Beat the eggs well in a small bowl, then add to the cornmeal mixture, mixing quickly to incorporate. Scoop the batter into the prepared baking dish(es), cover with buttered foil or lid, place in the roasting pan and transfer to the oven. Add boiling water to the roasting pan to come about halfway up the sides of the ramekins or casserole. Bake 1½ hours (you may need to replenish the water during baking). Meanwhile, make the topping (optional; recipe below). After 1½ hours, remove pan from oven, carefully lift the foil or lid from the pudding(s) and return to the oven for another 30 to 40 minutes, or until fully set and brown on top. 

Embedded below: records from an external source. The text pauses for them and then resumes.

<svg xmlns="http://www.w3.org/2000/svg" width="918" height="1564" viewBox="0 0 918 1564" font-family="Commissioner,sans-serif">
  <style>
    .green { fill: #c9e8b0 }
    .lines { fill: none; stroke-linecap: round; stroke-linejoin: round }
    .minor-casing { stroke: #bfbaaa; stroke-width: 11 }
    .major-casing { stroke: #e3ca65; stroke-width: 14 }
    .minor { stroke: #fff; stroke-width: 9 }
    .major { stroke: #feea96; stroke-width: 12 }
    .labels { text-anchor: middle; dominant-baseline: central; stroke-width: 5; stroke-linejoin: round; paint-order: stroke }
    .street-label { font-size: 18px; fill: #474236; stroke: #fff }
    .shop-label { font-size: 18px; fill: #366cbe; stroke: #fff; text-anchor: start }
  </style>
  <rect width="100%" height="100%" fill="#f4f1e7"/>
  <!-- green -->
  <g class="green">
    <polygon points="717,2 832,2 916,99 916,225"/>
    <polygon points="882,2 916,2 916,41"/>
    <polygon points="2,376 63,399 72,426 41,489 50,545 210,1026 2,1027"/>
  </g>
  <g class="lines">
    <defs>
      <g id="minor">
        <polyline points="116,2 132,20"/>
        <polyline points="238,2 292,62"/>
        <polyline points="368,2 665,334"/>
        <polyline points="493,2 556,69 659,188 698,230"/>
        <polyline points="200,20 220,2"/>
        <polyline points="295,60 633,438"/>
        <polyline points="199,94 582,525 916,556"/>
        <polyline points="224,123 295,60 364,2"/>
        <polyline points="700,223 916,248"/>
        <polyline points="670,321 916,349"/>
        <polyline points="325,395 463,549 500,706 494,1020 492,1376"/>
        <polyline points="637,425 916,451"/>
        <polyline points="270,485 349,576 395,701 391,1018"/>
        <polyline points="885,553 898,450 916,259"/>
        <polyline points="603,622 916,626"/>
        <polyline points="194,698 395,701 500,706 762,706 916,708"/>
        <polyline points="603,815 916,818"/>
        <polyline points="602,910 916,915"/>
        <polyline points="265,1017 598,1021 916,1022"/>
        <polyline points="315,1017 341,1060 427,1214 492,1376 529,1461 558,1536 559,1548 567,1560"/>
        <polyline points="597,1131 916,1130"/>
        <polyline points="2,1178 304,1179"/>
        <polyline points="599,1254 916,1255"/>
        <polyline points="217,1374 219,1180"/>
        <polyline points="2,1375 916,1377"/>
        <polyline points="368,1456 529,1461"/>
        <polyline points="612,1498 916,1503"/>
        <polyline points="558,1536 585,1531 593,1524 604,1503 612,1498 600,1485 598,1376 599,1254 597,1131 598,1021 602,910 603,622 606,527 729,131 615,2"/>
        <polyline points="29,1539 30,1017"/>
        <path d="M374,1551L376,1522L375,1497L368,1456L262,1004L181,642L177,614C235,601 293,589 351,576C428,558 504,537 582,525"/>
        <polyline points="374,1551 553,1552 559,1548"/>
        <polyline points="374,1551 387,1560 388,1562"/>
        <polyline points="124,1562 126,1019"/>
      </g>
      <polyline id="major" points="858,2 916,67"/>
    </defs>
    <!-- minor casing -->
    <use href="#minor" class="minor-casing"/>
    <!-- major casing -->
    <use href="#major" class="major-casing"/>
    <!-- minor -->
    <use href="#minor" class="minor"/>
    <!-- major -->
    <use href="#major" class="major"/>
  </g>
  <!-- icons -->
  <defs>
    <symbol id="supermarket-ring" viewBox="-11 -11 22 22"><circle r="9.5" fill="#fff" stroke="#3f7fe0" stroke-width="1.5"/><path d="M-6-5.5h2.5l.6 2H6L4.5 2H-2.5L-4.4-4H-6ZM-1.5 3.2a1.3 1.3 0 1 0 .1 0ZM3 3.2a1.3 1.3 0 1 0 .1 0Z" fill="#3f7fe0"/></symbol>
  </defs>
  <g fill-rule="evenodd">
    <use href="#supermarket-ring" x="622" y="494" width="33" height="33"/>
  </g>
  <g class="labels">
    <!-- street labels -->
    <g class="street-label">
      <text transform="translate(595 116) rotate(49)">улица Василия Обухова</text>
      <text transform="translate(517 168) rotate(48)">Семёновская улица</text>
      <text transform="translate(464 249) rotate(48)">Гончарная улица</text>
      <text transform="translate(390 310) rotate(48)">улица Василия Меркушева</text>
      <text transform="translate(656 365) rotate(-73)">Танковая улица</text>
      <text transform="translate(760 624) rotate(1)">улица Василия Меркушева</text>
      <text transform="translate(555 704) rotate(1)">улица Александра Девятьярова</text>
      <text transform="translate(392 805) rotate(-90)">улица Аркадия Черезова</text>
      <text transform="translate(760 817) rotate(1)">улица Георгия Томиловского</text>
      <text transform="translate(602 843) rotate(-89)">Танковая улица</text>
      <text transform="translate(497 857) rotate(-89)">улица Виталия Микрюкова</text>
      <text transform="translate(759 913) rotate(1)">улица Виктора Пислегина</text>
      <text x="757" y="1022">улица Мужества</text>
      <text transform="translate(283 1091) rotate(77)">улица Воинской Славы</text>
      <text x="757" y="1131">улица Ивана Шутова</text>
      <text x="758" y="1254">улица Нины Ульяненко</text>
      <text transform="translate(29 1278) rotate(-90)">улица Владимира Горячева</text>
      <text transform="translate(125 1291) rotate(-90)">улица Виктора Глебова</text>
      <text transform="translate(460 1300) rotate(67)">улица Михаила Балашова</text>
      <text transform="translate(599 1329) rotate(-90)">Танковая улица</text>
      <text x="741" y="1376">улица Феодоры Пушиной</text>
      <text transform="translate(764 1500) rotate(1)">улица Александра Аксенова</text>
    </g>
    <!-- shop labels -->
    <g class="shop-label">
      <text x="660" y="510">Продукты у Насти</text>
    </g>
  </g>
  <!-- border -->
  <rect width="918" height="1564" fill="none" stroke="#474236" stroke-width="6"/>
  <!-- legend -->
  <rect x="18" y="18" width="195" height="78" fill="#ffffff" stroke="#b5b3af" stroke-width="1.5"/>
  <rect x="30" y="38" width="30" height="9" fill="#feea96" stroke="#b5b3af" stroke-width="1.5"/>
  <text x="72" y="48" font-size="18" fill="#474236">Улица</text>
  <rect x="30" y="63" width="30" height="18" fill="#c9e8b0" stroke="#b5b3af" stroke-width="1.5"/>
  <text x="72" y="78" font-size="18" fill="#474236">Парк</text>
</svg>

Remove from oven, lift pudding(s) from water bath and set aside to cool about 20 minutes. Serve warm, topped with ice cream or topping (see recipe below). Puddings can also be refrigerated, covered, for up to five days. Reheat in a 325-degree oven for 20 minutes before serving. 

For the topping (optional)

  • 1 cup heavy cream
  • 1 to 2 tablespoons maple syrup or agave, or to taste
  • 2 tablespoons sour cream
  • ½ teaspoon vanilla

Whisk together the cream and sour cream in a small bowl. Cover with a dish towel and set aside to sit at room temperature for 1 to 2 hours. Stir and transfer to refrigerator until ready to serve. Just before serving, whip until the mixture holds soft peaks. Add the syrup and vanilla, whip briefly and serve.